<< Vorige pagina

13 december 2018

Uittredend gewestpresident Schelde-Dommel Mia Lodewijckx: focus op de multiculturele samenleving


 

 

Na een lange carrière als leerkracht en vooral als schooldirectrice hoopt uittredend gewestpresident Schelde-Dommel Mia Lodewijckx dat ze niet te directief is geweest in de contacten met 'haar' afdelingen. Zelf kijkt ze bij haar afscheid graag vooruit. Haar droom? De Nederlandse taal en cultuur als bruggenbouwer in een multiculturele samenleving en de Orde van den Prince die daar actief aan bijdraagt.

 

 

Hoe lang bent u al lid en welke functies en/of verantwoordelijkheden heeft u binnen de Orde van den Prince sindsdien zoal gehad?

 

Ongeveer vijftien jaar geleden kreeg ik een telefoon van een vriend, om te vragen of ik lid wilde worden van de Orde van den Prince. Ik hoorde het in Keulen donderen. De Orde van wat? Nog nooit had ik van dit genootschap gehoord.
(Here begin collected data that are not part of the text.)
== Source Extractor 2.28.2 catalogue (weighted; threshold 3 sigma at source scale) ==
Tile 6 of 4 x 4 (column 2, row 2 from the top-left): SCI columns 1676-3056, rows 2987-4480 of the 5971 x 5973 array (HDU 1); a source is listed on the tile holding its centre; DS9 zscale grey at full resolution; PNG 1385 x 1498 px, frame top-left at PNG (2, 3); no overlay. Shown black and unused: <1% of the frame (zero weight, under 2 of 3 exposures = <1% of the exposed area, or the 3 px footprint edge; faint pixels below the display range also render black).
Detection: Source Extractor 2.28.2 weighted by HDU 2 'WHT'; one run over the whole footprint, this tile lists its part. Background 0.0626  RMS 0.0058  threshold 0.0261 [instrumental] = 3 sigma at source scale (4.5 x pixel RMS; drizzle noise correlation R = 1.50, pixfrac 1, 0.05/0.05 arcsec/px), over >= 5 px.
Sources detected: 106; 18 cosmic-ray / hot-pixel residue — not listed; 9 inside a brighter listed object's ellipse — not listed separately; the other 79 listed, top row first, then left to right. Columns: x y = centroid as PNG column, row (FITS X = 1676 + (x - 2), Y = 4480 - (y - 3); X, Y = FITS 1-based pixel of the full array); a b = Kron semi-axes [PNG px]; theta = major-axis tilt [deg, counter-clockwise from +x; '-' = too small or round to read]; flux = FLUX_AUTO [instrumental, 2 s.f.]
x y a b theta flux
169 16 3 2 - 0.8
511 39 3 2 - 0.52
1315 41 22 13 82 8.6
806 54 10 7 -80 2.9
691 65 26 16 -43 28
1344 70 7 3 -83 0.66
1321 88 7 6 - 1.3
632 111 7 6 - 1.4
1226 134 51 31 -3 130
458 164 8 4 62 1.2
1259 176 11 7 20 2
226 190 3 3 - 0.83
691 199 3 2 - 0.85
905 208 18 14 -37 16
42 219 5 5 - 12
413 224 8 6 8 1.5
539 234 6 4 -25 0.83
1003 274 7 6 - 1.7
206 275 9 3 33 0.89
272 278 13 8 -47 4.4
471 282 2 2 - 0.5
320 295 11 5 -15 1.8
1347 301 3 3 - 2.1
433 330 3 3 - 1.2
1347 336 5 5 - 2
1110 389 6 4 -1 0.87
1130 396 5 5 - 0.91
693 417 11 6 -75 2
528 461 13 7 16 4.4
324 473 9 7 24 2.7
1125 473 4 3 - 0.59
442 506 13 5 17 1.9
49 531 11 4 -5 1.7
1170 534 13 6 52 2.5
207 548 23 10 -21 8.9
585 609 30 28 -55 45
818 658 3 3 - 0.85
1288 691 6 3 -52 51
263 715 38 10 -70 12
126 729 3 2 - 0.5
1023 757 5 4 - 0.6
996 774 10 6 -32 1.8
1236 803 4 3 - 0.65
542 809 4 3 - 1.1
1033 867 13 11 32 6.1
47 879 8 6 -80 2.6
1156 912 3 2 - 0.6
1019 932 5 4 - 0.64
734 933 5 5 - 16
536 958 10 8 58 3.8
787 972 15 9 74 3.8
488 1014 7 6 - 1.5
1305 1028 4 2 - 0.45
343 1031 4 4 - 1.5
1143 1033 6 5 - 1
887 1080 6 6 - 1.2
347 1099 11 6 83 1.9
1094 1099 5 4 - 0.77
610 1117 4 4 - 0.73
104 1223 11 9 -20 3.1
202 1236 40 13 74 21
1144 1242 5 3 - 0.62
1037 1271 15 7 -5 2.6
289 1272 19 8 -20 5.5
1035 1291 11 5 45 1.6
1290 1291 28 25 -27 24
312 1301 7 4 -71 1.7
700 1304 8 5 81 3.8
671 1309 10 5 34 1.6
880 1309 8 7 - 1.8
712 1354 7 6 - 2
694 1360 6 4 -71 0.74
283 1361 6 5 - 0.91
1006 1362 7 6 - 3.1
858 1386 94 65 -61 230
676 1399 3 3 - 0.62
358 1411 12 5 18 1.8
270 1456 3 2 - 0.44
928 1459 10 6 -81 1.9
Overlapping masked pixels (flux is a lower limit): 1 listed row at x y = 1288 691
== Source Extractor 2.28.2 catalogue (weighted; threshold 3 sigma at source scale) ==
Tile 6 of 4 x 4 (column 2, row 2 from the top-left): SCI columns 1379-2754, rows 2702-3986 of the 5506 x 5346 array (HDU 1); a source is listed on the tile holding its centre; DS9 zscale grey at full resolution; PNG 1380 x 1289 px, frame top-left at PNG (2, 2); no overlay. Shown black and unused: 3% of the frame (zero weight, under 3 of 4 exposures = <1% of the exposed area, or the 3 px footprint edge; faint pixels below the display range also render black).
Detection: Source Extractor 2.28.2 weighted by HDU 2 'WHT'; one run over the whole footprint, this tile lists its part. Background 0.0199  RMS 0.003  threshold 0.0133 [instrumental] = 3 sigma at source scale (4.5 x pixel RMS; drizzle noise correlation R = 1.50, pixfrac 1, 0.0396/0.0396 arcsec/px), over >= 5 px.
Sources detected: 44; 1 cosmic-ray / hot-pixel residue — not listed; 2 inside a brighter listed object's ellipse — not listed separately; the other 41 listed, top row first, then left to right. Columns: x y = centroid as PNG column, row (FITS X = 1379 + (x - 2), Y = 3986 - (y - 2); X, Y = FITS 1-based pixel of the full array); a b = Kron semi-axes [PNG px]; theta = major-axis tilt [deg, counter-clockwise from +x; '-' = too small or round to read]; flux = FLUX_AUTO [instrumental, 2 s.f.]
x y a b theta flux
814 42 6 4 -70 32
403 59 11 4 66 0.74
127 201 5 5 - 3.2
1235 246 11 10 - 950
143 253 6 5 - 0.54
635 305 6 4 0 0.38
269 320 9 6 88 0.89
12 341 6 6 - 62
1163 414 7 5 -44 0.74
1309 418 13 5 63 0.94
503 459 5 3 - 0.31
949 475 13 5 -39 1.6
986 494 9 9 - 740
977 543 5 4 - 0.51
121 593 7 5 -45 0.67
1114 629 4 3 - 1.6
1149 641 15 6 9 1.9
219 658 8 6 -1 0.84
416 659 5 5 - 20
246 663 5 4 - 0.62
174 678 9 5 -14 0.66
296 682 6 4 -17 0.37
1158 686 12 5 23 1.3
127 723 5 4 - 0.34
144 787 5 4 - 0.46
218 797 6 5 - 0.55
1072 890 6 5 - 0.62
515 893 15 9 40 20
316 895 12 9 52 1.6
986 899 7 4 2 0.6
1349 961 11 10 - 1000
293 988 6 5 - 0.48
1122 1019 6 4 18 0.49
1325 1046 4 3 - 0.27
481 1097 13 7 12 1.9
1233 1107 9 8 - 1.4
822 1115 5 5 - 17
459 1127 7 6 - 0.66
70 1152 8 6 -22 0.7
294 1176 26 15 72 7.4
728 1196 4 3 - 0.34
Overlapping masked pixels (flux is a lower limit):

En ik wist ook niet dat mijn vriend er lid van was. Toen hij op bezoek kwam om meer uitleg te geven, werd ik eerlijk gezegd niet veel wijzer. En de Keure, die zei me ook niet zoveel. Mijn liefde voor de Nederlandse taal en cultuur en de woorden amicitia en tolerantia hebben me zijn vraag positief doen beantwoorden. Na drie jaar lidmaatschap werd ik bestuurslid, penningmeester. Samen met een enthousiaste bestuursploeg van de afdeling Kempen, bleef ik zes jaar in het Princebestuur als penningmeester.


Waarom bent u toentertijd lid geworden?

 

Het lidmaatschap heb ik altijd als een bijzonder voorrecht beschouwd. Deel mogen uitmaken van een groep die zorg draagt voor onze taal en cultuur, dat vond (en vind) ik formidabel. Ik wilde mijn kennis van de Nederlandse taal en cultuur vergroten, actualiseren en verruimen. Lid zijn van een Princegenootschap was voor mij ook een kans om mensen te leren kennen met een ruime geest. Om echte intellectuelen te ontmoeten, belezen mensen, waarvan ik veel zou leren. Het was een uitdaging om mijn persoon te verrijken. En om deze verrijking uit te stralen naar onze samenleving. Lid worden was ook een engagement om mijn eigen taal en cultuur te optimaliseren en op dat vlak iets te kunnen betekenen voor de generatie jongeren waar ik toentertijd veel contacten mee had.

 

Wat doet of deed u naast de Orde van den Prince?

 

Toen ik Germaanse filologie studeerde aan de KULeuven was ik veel bezig met zang en toneel. Zelf zingen en spelen, regisseren, het organiseren van voordrachtavonden... Teveel om op te noemen.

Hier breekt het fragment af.